Thursday, May 05, 2005

The Prism of War 2

Bernard Lewis's Freedom and Justice in the Modern Middle East illustrates of how the significance of an event can be overlooked until it is too late. (Hat tip: MIG) He describes in exceptionally lucid prose the consensual roots of classical Islam and concepts which, although a little strange to Western eyes, are the functional equivalents of Liberty and Equality. This older, "libertarian" Islam died by slow degrees, first strangled by Oriental despotism, later by crude attempts at modernization to overtake the West in pursuit of which the Arab world finally imbibed in the worst poisons of Europe.

The second stage of political upheaval in the Middle East can be dated with precision. In 1940, the government of France surrendered to Nazi Germany. .. the governors of the French colonies and dependencies were free to decide: they could stay with Vichy ... Vichy was the choice of most ... this meant that Syria-Lebanon was wide open to the Nazis, who moved in and made it the main base of their propaganda and activity in the Arab world.

It was at that time that the ideological foundations of what later became the Baath Party were laid, with the adaptation of Nazi ideas and methods to the Middle Eastern situation. ... The leaders of the Baath Party easily switched from the Nazi model to the communist model... This was a party not in the ... sense of an organization built to win elections and votes. It was a party in the Nazi and Communist sense, part of the government apparatus particularly concerned with indoctrination, surveillance, and repression.

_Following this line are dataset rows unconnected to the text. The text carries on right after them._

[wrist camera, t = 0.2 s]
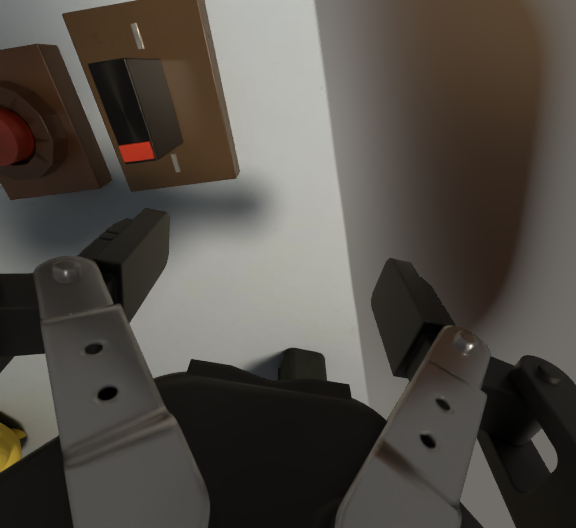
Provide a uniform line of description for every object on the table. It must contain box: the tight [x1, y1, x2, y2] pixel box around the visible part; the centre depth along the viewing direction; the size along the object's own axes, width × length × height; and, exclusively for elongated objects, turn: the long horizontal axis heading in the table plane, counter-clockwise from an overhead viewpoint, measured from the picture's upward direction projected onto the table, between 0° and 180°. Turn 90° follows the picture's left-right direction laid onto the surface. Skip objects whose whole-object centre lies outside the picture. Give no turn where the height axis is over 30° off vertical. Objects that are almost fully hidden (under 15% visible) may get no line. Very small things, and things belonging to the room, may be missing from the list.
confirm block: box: [0, 44, 113, 200], centre depth 25 cm, size 10×8×4 cm
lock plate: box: [62, 0, 240, 192], centre depth 25 cm, size 12×9×2 cm
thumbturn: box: [88, 58, 183, 165], centre depth 21 cm, size 6×2×6 cm, turn 7°
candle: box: [278, 348, 327, 381], centre depth 30 cm, size 5×5×25 cm
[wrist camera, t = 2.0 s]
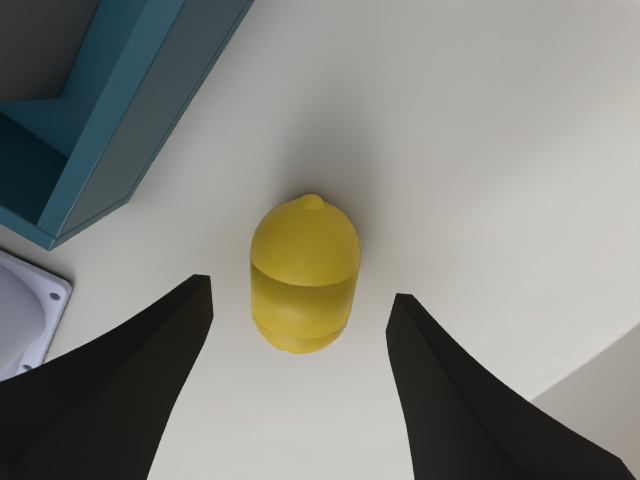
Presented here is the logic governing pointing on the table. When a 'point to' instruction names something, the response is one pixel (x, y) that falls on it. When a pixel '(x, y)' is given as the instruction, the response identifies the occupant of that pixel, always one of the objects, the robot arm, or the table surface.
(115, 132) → the crate
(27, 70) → the grey block
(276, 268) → the lemon
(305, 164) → the table surface
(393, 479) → the table surface
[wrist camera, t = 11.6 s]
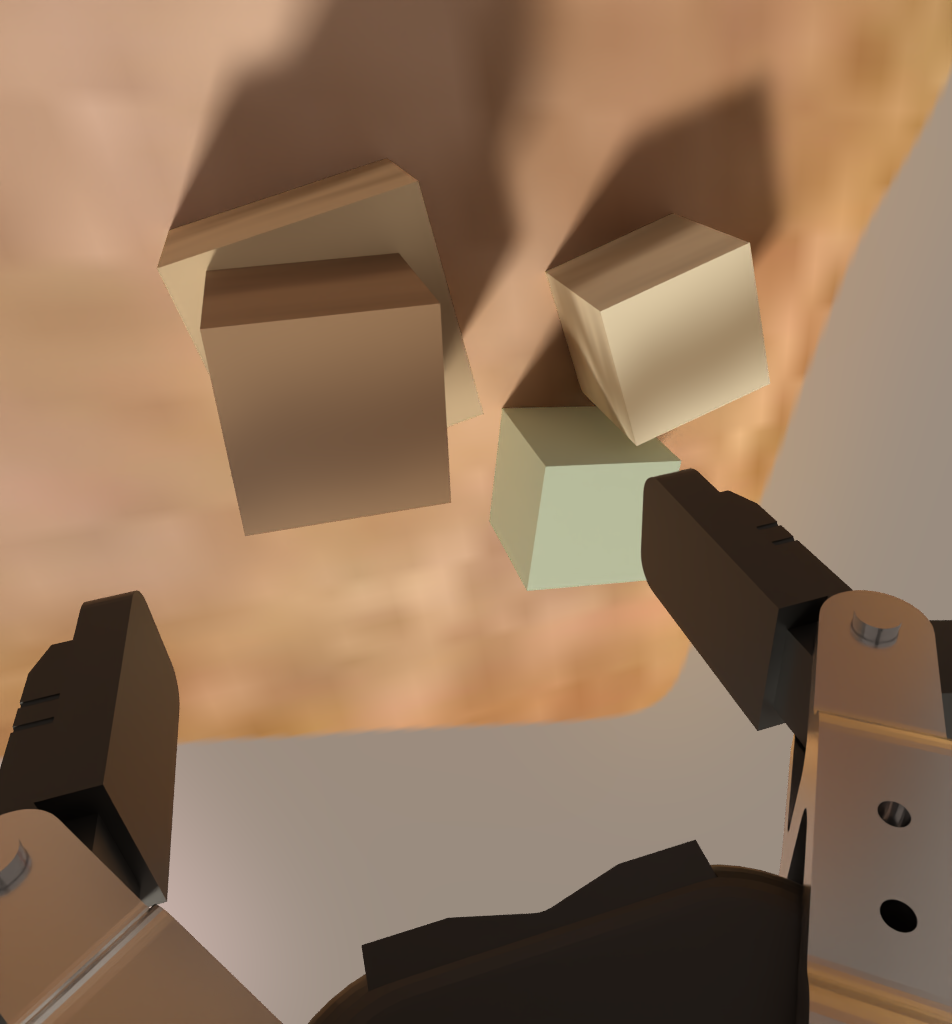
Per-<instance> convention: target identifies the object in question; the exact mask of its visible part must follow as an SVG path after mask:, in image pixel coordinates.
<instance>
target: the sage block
mask: <svg viewBox="0 0 952 1024" xmlns="http://www.w3.org/2000/svg"><path fill="white" fill-rule="evenodd" d="M680 464H681V460H680V459H679V458H678V457H677V456H675V455H674V454H673V453H672V452H671V451H670V450H669V449H668V448H667V447H666V446H665V445H664V444H663V443H661V442H660V441H659V440H658V439H657V438H656V437H655V438H653V439H651V440H649V441H647V442H645V443H642V444H640V445H638V446H636V445H635V444H634V443H633V442H632V441H631V440H630V439H629V438H628V437H627V436H626V435H625V434H624V433H623V432H622V431H621V430H620V429H619V428H618V427H617V426H616V425H615V424H614V423H613V422H612V421H611V420H610V419H609V418H608V417H607V416H606V415H605V414H604V413H603V412H602V411H601V410H600V409H599V408H598V407H597V406H583V407H532V408H502V414H501V423H500V432H499V441H498V449H497V458H496V467H495V476H494V484H493V493H492V502H491V511H490V520H489V521H490V523H491V525H492V527H493V529H494V531H495V533H496V534H497V536H498V538H499V540H500V542H501V544H502V545H503V547H504V549H505V551H506V553H507V555H508V557H509V558H510V560H511V562H512V564H513V566H514V568H515V569H516V571H517V573H518V575H519V577H520V579H521V581H522V582H523V584H524V586H525V588H526V590H527V591H530V590H542V589H553V588H564V587H576V586H587V585H599V584H610V583H621V582H633V581H644V580H646V577H645V575H644V571H643V567H642V562H641V534H642V510H643V490H644V484H645V482H646V480H647V479H648V478H650V477H654V476H659V475H663V474H668V473H672V472H677V471H679V468H680Z"/></svg>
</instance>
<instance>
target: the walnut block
mask: <svg viewBox="0 0 952 1024" xmlns="http://www.w3.org/2000/svg"><path fill="white" fill-rule="evenodd" d="M200 332H201V337H202V341H203V346H204V350H205V355H206V360H207V364H208V369H209V373H210V378H211V382H212V387H213V391H214V396H215V401H216V405H217V410H218V414H219V419H220V423H221V428H222V433H223V437H224V442H225V446H226V451H227V455H228V460H229V464H230V469H231V474H232V478H233V483H234V487H235V492H236V496H237V501H238V506H239V510H240V515H241V519H242V524H243V528H244V533H245V536H249V535H255V534H261V533H267V532H273V531H280V530H286V529H292V528H298V527H304V526H310V525H316V524H322V523H329V522H335V521H341V520H347V519H353V518H359V517H365V516H372V515H378V514H384V513H390V512H396V511H402V510H408V509H415V508H421V507H427V506H433V505H439V504H445V503H451V493H450V475H449V456H448V438H447V419H446V400H445V382H444V363H443V345H442V326H441V308H440V303H439V301H438V300H437V299H436V298H435V296H434V295H433V294H432V293H431V292H430V290H429V289H428V288H427V287H426V285H425V284H424V283H423V282H422V281H421V279H420V278H419V277H418V276H417V275H416V273H415V272H414V271H413V270H412V268H411V267H410V266H409V265H408V264H407V262H406V261H405V260H404V259H403V257H402V256H401V255H400V254H399V253H392V254H381V255H370V256H360V257H349V258H338V259H327V260H316V261H306V262H295V263H284V264H273V265H262V266H251V267H241V268H230V269H219V270H208V271H206V276H205V286H204V295H203V304H202V314H201V323H200Z"/></svg>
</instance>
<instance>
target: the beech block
mask: <svg viewBox="0 0 952 1024" xmlns="http://www.w3.org/2000/svg"><path fill="white" fill-rule="evenodd" d="M545 273H546V276H547V279H548V283H549V286H550V289H551V292H552V296H553V299H554V302H555V306H556V309H557V312H558V315H559V319H560V322H561V325H562V328H563V332H564V335H565V338H566V341H567V345H568V348H569V351H570V355H571V358H572V361H573V364H574V368H575V371H576V374H577V377H578V381H579V384H580V387H581V391H582V392H583V393H584V394H585V395H586V396H587V397H588V398H589V399H590V400H591V401H592V402H593V403H594V404H595V405H596V406H597V407H598V408H599V409H600V410H601V411H602V412H603V413H604V414H605V415H606V416H607V417H608V418H609V419H610V420H611V421H612V422H613V423H614V424H615V425H616V426H617V427H618V428H619V429H620V430H621V431H622V432H623V433H624V434H625V435H626V436H627V437H628V438H629V439H630V440H631V441H632V442H633V443H634V444H635V445H636V446H638V445H640V444H642V443H645V442H647V441H649V440H651V439H653V438H655V437H657V436H660V435H662V434H664V433H666V432H668V431H670V430H672V429H674V428H677V427H679V426H681V425H683V424H685V423H687V422H689V421H692V420H694V419H696V418H698V417H700V416H702V415H704V414H707V413H709V412H711V411H713V410H715V409H717V408H719V407H721V406H724V405H726V404H728V403H730V402H732V401H734V400H736V399H739V398H741V397H743V396H745V395H747V394H749V393H751V392H753V391H756V390H758V389H760V388H762V387H764V386H766V385H768V384H770V379H769V372H768V365H767V358H766V351H765V345H764V338H763V331H762V324H761V317H760V310H759V303H758V296H757V289H756V282H755V275H754V268H753V261H752V254H751V247H750V242H747V241H744V240H742V239H739V238H736V237H734V236H731V235H729V234H726V233H723V232H721V231H718V230H716V229H713V228H710V227H708V226H705V225H702V224H700V223H697V222H695V221H692V220H689V219H687V218H684V217H682V216H679V215H676V214H674V213H672V214H670V215H668V216H666V217H664V218H661V219H659V220H657V221H655V222H653V223H651V224H648V225H646V226H644V227H642V228H640V229H637V230H635V231H633V232H631V233H629V234H626V235H624V236H622V237H620V238H618V239H616V240H613V241H611V242H609V243H607V244H605V245H602V246H600V247H598V248H596V249H594V250H592V251H589V252H587V253H585V254H583V255H581V256H578V257H576V258H574V259H572V260H570V261H568V262H565V263H563V264H561V265H559V266H557V267H554V268H552V269H550V270H548V271H546V272H545Z"/></svg>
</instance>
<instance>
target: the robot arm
mask: <svg viewBox="0 0 952 1024" xmlns="http://www.w3.org/2000/svg"><path fill="white" fill-rule="evenodd" d="M641 562H642V567H643V571H644V575H645V577H646V580H647V582H648V584H649V586H650V588H651V590H652V591H653V592H654V594H655V595H656V596H657V598H658V599H659V600H660V602H661V603H662V604H663V606H664V607H665V608H666V610H667V611H668V612H669V614H670V615H671V616H672V618H673V619H674V620H675V622H676V623H677V624H678V626H679V627H680V628H681V630H682V631H683V632H684V634H685V635H686V636H687V638H688V639H689V640H690V642H691V643H692V644H693V646H694V647H695V648H696V650H697V651H698V652H699V654H700V655H701V656H702V657H703V659H704V660H705V661H706V663H707V664H708V665H709V667H710V668H711V670H712V671H713V672H714V674H715V675H716V676H717V677H718V679H719V680H720V682H721V683H722V684H723V685H724V687H725V688H726V690H727V691H728V692H729V693H730V695H731V696H732V698H733V699H734V700H735V702H736V703H737V704H738V706H739V707H740V708H741V709H742V711H743V712H744V714H745V715H746V716H747V717H748V719H749V720H750V721H751V723H752V724H753V725H754V726H755V728H756V729H757V731H759V730H762V729H766V728H769V727H773V726H776V725H780V724H783V723H786V724H787V725H788V727H789V728H790V729H791V730H792V732H793V733H794V736H793V741H792V746H791V752H790V764H789V776H788V789H787V800H786V812H785V824H784V835H783V847H782V857H781V863H780V870H779V875H775V874H771V873H768V872H765V871H762V870H757V869H752V868H746V867H741V866H731V865H710V864H709V862H708V860H707V859H706V857H705V855H704V854H703V852H702V850H701V849H700V847H699V845H698V843H697V841H696V840H694V841H690V842H687V843H684V844H681V845H678V846H675V847H671V848H668V849H665V850H662V851H658V852H656V853H652V854H649V855H646V856H643V857H639V858H637V859H633V860H630V861H627V862H624V863H621V864H618V865H616V866H615V867H613V868H612V869H610V870H609V871H607V872H606V873H604V874H602V875H601V876H599V877H598V878H596V879H595V880H593V881H592V882H590V883H589V884H587V885H585V886H584V887H582V888H581V889H579V890H578V891H576V892H575V893H573V894H572V895H570V896H569V897H567V898H565V899H564V900H562V901H561V902H559V903H558V904H556V905H555V906H553V907H552V908H550V909H548V910H546V911H543V912H540V913H531V914H512V915H494V916H475V917H456V918H446V919H443V920H440V921H437V922H434V923H431V924H427V925H424V926H421V927H418V928H415V929H412V930H409V931H405V932H402V933H399V934H396V935H393V936H390V937H386V938H383V939H380V940H377V941H374V942H371V943H367V944H364V945H362V952H363V959H364V965H365V972H366V974H365V975H363V976H362V977H360V978H359V979H357V980H356V981H354V982H353V983H351V984H349V985H348V986H347V987H346V988H345V989H343V990H342V991H341V992H340V993H338V994H337V995H336V996H335V997H334V998H332V999H331V1000H330V1001H329V1002H328V1003H327V1004H326V1005H325V1006H324V1007H323V1008H322V1009H321V1010H320V1011H319V1012H318V1013H317V1014H316V1015H315V1016H314V1017H313V1018H312V1019H311V1020H310V1022H309V1023H308V1024H952V620H942V621H939V620H935V621H934V620H932V621H931V620H928V619H927V617H926V616H925V615H924V614H923V613H922V612H921V611H919V610H918V609H917V608H915V607H914V606H913V605H911V604H909V603H907V602H905V601H903V600H901V599H899V598H897V597H894V596H891V595H887V594H885V593H880V592H874V591H866V590H855V591H853V590H852V589H851V588H850V587H849V586H847V585H846V584H845V583H844V582H843V581H842V580H841V579H840V578H839V577H838V576H836V575H835V574H834V573H833V572H832V571H831V570H830V569H829V568H828V567H827V566H825V565H824V564H823V563H822V562H821V561H820V560H819V559H818V558H817V557H816V556H814V555H813V554H812V553H811V552H810V551H809V550H808V549H807V548H806V547H804V546H803V545H802V544H801V543H800V542H799V541H798V540H796V541H794V538H793V536H792V535H791V534H790V533H789V532H788V531H787V530H785V529H784V527H782V526H781V525H780V526H778V524H777V521H776V520H775V519H774V518H773V517H771V516H770V515H769V514H768V513H767V512H766V511H765V510H764V509H762V508H761V507H760V506H759V505H758V504H757V503H755V502H753V501H750V500H748V499H746V498H744V497H742V496H740V495H737V494H735V493H733V492H731V491H729V490H728V491H723V492H719V491H718V490H717V489H716V488H715V487H714V486H712V485H711V484H710V483H709V482H708V481H707V480H706V479H705V478H704V477H703V476H702V475H701V474H700V473H699V472H698V471H696V470H695V469H691V468H690V469H686V470H681V471H677V472H672V473H668V474H663V475H659V476H654V477H650V478H648V479H647V480H646V482H645V484H644V490H643V510H642V534H641ZM20 705H21V708H19V709H18V710H17V714H16V717H15V721H14V724H13V730H14V732H13V733H11V734H10V737H9V741H8V744H7V747H6V751H5V754H4V757H3V761H2V764H1V768H0V1024H283V1023H282V1022H281V1021H280V1020H278V1019H277V1018H276V1017H275V1016H274V1015H273V1014H272V1013H271V1012H270V1011H269V1010H268V1009H267V1008H266V1007H265V1006H264V1005H263V1004H262V1003H261V1002H260V1001H259V1000H258V999H257V998H256V997H255V996H254V995H252V993H251V992H250V991H249V990H248V989H247V988H245V987H244V986H243V985H242V984H241V983H240V982H239V981H238V980H237V979H236V978H235V977H234V976H233V975H232V974H231V973H230V972H229V971H228V970H227V969H226V968H225V967H224V966H223V965H222V964H221V963H220V962H219V961H218V960H216V958H215V957H213V956H212V955H211V954H210V953H209V952H208V951H207V950H206V949H205V948H204V947H203V946H202V945H201V944H200V943H199V942H198V941H197V940H196V939H195V938H194V937H193V936H192V935H191V934H190V933H189V932H188V931H187V930H186V929H185V928H184V927H183V926H182V925H180V924H179V923H178V922H177V921H176V920H175V919H174V918H173V917H172V916H171V915H170V914H169V913H168V912H167V911H165V910H164V909H163V908H162V907H160V906H158V905H157V904H160V903H164V902H167V893H168V877H169V862H170V845H171V830H172V815H173V799H174V784H175V767H176V752H177V737H178V722H179V691H178V685H177V680H176V676H175V672H174V669H173V666H172V663H171V661H170V658H169V656H168V654H167V651H166V649H165V646H164V644H163V641H162V639H161V637H160V634H159V632H158V629H157V627H156V625H155V622H154V620H153V617H152V615H151V612H150V610H149V608H148V605H147V603H146V601H145V599H144V597H143V595H142V594H141V593H140V592H139V591H133V592H128V593H124V594H119V595H115V596H110V597H106V598H101V599H97V600H92V601H88V602H84V603H83V605H82V606H81V609H80V613H79V617H78V622H77V626H76V630H75V634H74V638H73V640H71V641H67V642H62V643H58V644H54V645H51V646H50V648H49V649H48V650H47V651H46V653H45V654H44V655H43V656H42V657H41V659H40V660H39V661H38V662H37V664H36V665H35V666H34V667H33V669H32V670H31V671H30V672H29V674H28V677H27V680H26V684H25V687H24V690H23V694H22V697H21V700H20ZM150 906H152V907H151V908H149V907H150Z"/></svg>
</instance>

But these totalitarian systems, Lewis argues, were also fundamentally alien to the Arab-Islamic soil, a circumstance that political Islam exploited superlatively. Islamic preachers raised up their communities against the wannabee Hitlers and Stalins.

Political Islam first became a major international factor with the Iranian Revolution of 1979 ... what happened in Iran was a genuine revolution, a major change with a very significant ideological challenge, a shift in the basis of society that had an immense impact on the whole Islamic world, intellectually, morally, and politically. The process that began in Iran in 1979 was a revolution in the same sense as the French and the Russian revolutions were. Like its predecessors, the Iranian Revolution has gone through various stages of inner and outer conflict and change and now seems to be entering the Napoleonic or, perhaps more accurately, the Stalinist phase.

A tectonic shift was about to occur, though President Jimmy Carter might not have thought it significant at the time. Then a series of events then transpired whose importance was not immediately evident. The development of vast oil deposits in Saudi Arabia made an obscure Wahabist sect globally important and it soon set about exercising its vast power.

The first great triumph of the Sunni fundamentalists was the collapse of the Soviet Union, which they saw -- not unreasonably -- as their victory. For them the Soviet Union was defeated not in the Cold War waged by the West, but in the Islamic jihad waged by the guerrilla fighters in Afghanistan. As Osama bin Laden and his cohorts have put it, they destroyed one of the two last great infidel superpowers -- the more difficult and the more dangerous of the two. Dealing with the pampered and degenerate Americans would, so they believed, be much easier.

In Bernard Lewis' view immense and destructive forces crept unnoticed onto modern world stage until they manifested themselves on September 11 upon a nearly blind America. It was a witches' brew, compounded of the worst aspects of Nazism and Communism, which in turn fueled a reaction by political Islam, overlaid by the limitless ambitions of the Sunni Wahabists. Somewhere in all of this, Lewis calls out, like a father seeking a lost child, for the libertarian Islam: the Islam of justice and equality of centuries gone by. Whether he will find it is open to debate; and sadly observes that in the West, both freedom and the memory of its existence in the Islamic world are still being edited away.